> **What is needed**
As the answer, set down the lines below from the one containing "left elbow: (111, 242)" through the one containing "right back paw: (334, 303)", exactly and inclusively, and no others.

> **Given records**
Content starts
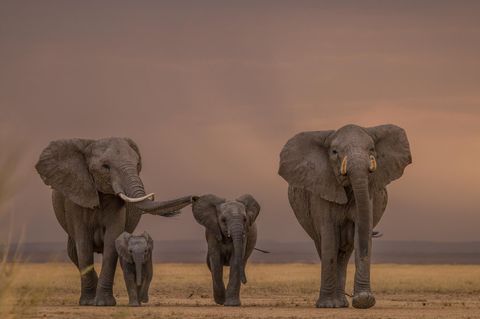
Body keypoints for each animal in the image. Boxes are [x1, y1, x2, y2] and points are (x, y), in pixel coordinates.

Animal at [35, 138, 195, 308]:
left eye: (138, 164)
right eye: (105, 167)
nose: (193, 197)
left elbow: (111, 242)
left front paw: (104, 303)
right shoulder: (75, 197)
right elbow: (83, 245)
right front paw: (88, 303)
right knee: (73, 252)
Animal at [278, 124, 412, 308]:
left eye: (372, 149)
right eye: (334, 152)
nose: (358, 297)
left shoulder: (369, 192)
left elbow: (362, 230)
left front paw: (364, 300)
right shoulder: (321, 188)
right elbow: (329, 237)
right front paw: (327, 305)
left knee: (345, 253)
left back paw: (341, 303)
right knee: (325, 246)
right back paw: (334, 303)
Content ends
Content starts
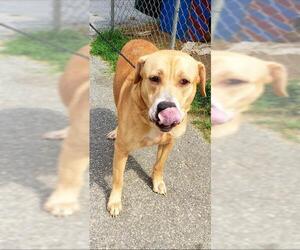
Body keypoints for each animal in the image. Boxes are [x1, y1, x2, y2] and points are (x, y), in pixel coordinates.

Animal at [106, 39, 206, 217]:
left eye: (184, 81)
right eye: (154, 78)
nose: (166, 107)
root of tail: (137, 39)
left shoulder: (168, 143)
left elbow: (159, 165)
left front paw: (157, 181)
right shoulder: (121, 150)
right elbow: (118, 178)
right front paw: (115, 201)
Content ends
> **Solution**
left elbow: (111, 242)
left front paw: (104, 303)
right shoulder: (75, 197)
right elbow: (83, 245)
right front paw: (88, 303)
right knee: (73, 252)
Animal at [278, 124, 412, 308]:
left eye: (372, 149)
right eye: (334, 152)
nose: (358, 297)
left shoulder: (369, 192)
left elbow: (362, 230)
left front paw: (364, 300)
right shoulder: (321, 188)
right elbow: (329, 237)
right front paw: (327, 305)
left knee: (345, 253)
left back paw: (341, 303)
right knee: (325, 246)
right back paw: (334, 303)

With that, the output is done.